Cesare Pavese nella sua Torino, tra la sua casa, le camere d’albergo, l’Einaudi e le sale cinematografiche che amava. Una narrazione che inizia dall’ultimo giorno della sua vita, il 26 agosto 1950 quando scelse di uccidersi, per ripercorrere a ritroso la sua vita di intellettuale, scrittore, poeta e curatore di manoscritti di altri autori che curava, come si dice nel film: “con un’attenzione affettuosa”.
Il documentario in questione è Il mestiere di vivere di Giovanna Gagliardo, presentato alla 42esima edizione del Torino film festival dove abbiamo intervistato l’autrice che ci rivela il suo amore giovanile per Pavese che poi ha riscoperto oggi. “Ritrovarlo è stata una folgorazione”. Uno scrittore già molto visivo che aveva portato in Italia la poesia narrativa di tanti autore americani come Walt Whitman.
Nel film la regista lavora per dare punte di colore al bianco e nero e rendere molto affascinante il mondo di Pavese perché ci permette di rivederlo attraverso immagini nuove e le parole dell’autore.

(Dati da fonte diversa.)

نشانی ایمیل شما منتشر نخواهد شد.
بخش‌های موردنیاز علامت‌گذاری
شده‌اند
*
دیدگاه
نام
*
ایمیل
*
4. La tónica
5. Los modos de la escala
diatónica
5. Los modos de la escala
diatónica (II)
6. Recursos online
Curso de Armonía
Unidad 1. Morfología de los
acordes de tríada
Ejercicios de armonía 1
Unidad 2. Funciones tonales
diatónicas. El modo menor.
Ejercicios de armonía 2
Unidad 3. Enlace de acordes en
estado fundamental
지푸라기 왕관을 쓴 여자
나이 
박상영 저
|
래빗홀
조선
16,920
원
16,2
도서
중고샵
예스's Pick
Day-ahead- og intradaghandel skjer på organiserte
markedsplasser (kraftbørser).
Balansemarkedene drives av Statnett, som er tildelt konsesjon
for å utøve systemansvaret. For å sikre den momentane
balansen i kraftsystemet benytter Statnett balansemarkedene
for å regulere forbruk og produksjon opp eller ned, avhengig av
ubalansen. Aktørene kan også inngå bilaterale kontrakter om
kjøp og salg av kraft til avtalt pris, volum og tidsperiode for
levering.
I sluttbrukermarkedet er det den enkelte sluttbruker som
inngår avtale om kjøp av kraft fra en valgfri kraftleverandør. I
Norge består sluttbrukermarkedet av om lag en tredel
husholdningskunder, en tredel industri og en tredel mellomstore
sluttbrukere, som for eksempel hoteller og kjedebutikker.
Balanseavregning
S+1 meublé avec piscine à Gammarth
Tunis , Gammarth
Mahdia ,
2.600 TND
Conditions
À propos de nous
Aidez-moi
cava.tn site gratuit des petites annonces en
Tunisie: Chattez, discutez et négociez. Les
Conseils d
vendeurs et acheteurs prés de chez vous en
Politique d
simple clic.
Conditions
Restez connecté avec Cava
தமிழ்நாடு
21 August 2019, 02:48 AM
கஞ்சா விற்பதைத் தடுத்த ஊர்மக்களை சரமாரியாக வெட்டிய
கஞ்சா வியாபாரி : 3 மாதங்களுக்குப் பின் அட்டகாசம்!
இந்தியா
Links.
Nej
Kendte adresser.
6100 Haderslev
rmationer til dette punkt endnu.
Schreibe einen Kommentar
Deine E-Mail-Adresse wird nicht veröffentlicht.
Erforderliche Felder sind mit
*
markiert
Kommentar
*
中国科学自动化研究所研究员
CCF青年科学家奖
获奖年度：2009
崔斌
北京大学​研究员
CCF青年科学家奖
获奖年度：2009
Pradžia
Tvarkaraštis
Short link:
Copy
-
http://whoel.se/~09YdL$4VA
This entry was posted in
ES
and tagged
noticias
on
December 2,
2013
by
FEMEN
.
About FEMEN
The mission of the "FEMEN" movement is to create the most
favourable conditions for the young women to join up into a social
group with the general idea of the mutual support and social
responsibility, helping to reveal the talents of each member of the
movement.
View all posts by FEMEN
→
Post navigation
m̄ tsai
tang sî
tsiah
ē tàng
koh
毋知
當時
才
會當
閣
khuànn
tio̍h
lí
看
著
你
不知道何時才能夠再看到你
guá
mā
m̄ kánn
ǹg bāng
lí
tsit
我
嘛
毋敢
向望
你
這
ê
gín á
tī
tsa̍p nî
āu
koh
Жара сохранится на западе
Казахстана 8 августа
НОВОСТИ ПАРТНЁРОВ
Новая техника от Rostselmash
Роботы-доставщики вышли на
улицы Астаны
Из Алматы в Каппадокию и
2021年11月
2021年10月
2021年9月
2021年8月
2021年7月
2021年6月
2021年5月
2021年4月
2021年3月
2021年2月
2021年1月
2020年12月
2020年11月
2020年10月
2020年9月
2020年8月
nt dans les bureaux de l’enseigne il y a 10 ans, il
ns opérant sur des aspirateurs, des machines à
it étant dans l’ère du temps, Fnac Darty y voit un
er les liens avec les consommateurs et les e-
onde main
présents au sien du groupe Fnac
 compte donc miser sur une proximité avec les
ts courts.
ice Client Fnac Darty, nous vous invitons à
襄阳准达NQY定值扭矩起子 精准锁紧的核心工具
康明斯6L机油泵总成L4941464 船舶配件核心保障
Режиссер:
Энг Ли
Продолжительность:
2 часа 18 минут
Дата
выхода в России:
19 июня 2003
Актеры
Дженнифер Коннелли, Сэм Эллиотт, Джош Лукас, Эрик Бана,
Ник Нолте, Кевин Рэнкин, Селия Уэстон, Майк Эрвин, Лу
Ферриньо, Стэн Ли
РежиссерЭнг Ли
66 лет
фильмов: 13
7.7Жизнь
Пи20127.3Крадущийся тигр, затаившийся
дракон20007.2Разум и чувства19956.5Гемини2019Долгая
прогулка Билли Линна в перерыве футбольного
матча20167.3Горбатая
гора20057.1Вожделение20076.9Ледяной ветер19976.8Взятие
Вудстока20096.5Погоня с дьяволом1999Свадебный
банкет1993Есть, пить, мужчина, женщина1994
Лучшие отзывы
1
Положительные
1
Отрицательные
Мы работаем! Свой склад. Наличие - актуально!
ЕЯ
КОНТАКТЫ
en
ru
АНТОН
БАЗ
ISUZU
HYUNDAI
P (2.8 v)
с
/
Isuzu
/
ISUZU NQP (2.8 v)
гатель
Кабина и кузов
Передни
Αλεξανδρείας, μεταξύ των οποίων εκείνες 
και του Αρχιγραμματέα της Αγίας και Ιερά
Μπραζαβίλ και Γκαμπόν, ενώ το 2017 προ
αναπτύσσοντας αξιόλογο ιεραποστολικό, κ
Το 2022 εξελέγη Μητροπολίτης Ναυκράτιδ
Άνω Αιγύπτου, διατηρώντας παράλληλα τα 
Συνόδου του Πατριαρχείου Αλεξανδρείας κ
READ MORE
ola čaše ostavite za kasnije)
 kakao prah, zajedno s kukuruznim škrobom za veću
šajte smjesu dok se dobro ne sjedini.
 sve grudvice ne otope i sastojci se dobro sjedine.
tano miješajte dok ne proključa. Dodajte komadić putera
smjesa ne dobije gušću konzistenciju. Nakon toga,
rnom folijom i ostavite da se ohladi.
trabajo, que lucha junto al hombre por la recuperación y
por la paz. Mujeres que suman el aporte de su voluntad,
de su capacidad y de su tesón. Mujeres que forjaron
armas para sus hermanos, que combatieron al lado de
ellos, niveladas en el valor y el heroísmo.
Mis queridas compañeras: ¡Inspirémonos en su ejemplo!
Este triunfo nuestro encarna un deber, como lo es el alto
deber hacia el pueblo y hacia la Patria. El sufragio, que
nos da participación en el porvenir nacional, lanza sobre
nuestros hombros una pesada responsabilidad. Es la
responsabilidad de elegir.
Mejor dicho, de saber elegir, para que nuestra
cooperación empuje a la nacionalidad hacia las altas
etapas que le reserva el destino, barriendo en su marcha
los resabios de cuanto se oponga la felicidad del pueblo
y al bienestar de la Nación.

Sono mostrate le pagine dei suoi scritti e le tante correzioni anche solo per cambiare una parola e passaggi ancora tanti attuali come questo, tratto da La casa in collina: “Non so se Cate, Fonso, Dino, e tutti gli altri, torneranno. Certe volte lo spero, e mi fa paura. ma ho visto i morti sconosciuti, i morti repubblichini. Sono questi che mi hanno svegliato. Se un ignoto, un nemico, diventa morendo una cosa simile, se ci si arresta e si ha paura a scavalcarlo, vuol dire che anche il nemico è qualcuno, che dopo averne sparso il sangue bisogna placarlo, dare una voce a questo sangue, giustificare chi l’ha sparso. Guardare certi morti è umiliante. Non sono più faccenda altrui; non ci si sente capitati sul posto per caso. Si ha l’impressione che lo stesso destino che ha messo a terra quei corpi, tenga noialtri inchiodati a vederli, a riempircene gli occhi. Non è paura, non è la solita viltà. Ci si sente umiliati perché si capisce – si tocca con gli occhi – che al posto del morto potremmo esserci noi: non ci sarebbe differenza, e se viviamo lo dobbiamo al cadavere imbrattato. Per questo ogni guerra è una guerra civile: ogni caduto somiglia a chi resta, e gliene chiede ragione”.